One number alone answers this: the count of lines below in which the word "données" is found.

Start of DATASET EXCERPTS

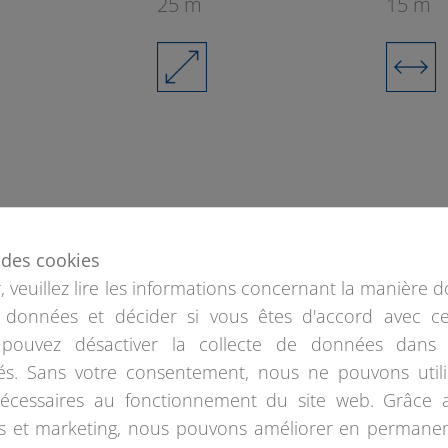
25 m
15 m
e des cookies
 veuillez lire les informations concernant la manière d
2
 données et décider si vous êtes d'accord avec ce
pouvez désactiver la collecte de données dans 
s. Sans votre consentement, nous ne pouvons utili
nécessaires au fonctionnement du site web. Grâce 
es et marketing, nous pouvons améliorer en permane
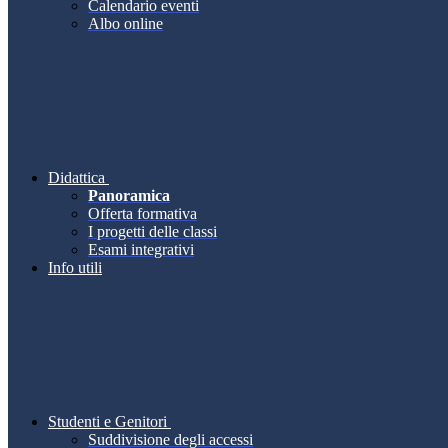
Calendario eventi
Albo online
Didattica
Panoramica
Offerta formativa
I progetti delle classi
Esami integrativi
Info utili
Studenti e Genitori
Suddivisione degli accessi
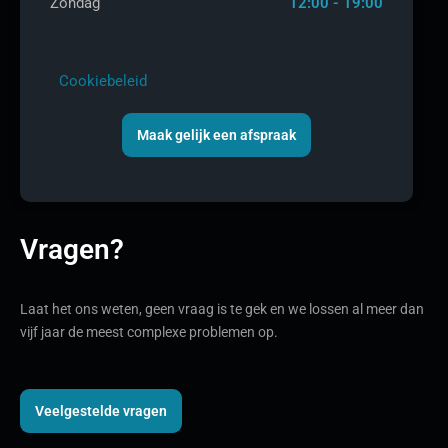
Zondag
12:00 - 19:00
Cookiebeleid
Maak gelijk een afspraak
Vragen?
Laat het ons weten, geen vraag is te gek en we lossen al meer dan
vijf jaar de meest complexe problemen op.
Veelgestelde vragen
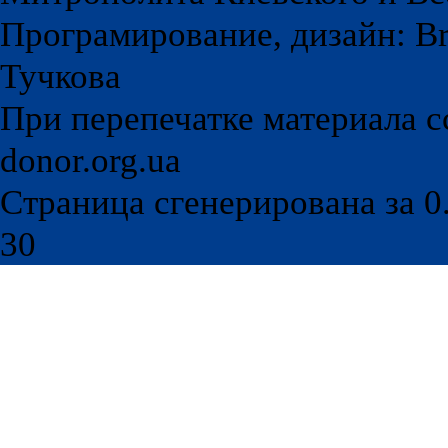
Програмирование, дизайн: Br
Тучкова
При перепечатке материала с
donor.org.ua
Страница сгенерирована за 0.
30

End of DATASET EXCERPTS

**EXPECTED OUTPUT**
2